_The task:_ Read through the records below and copy each line that uses the word "orelha".

Records from a collection:
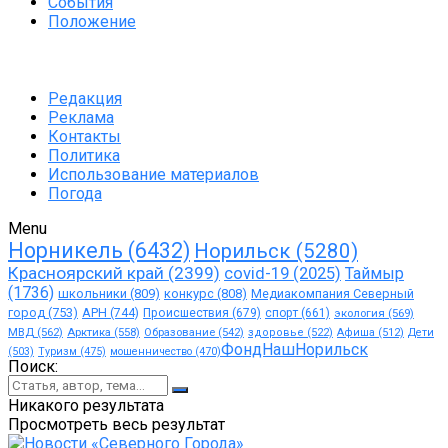
События
Положение
Редакция
Реклама
Контакты
Политика
Использование материалов
Погода
Menu
Норникель
(6432)
Норильск
(5280)
Красноярский край
(2399)
covid-19
(2025)
Таймыр
(1736)
школьники
(809)
конкурс
(808)
Медиакомпания Северный
город
(753)
АРН
(744)
Происшествия
(679)
спорт
(661)
экология
(569)
МВД
(562)
Арктика
(558)
Образование
(542)
здоровье
(522)
Афиша
(512)
Дети
ФондНашНорильск
(503)
Туризм
(475)
мошенничество
(470)
Поиск:
Никакого результата
Просмотреть весь результат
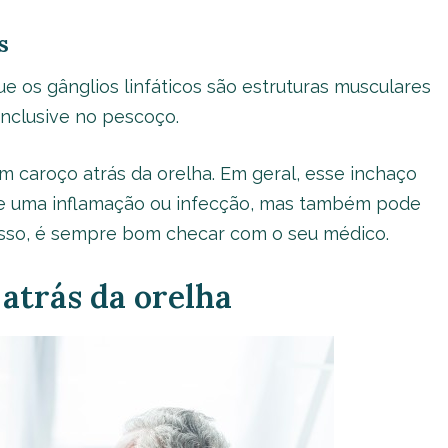
s
e os gânglios linfáticos são estruturas musculares
inclusive no pescoço.
 caroço atrás da orelha. Em geral, esse inchaço
 de uma inflamação ou infecção, mas também pode
 isso, é sempre bom checar com o seu médico.
atrás da orelha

_Written response:_
 caroço atrás da orelha. Em geral, esse inchaço
atrás da orelha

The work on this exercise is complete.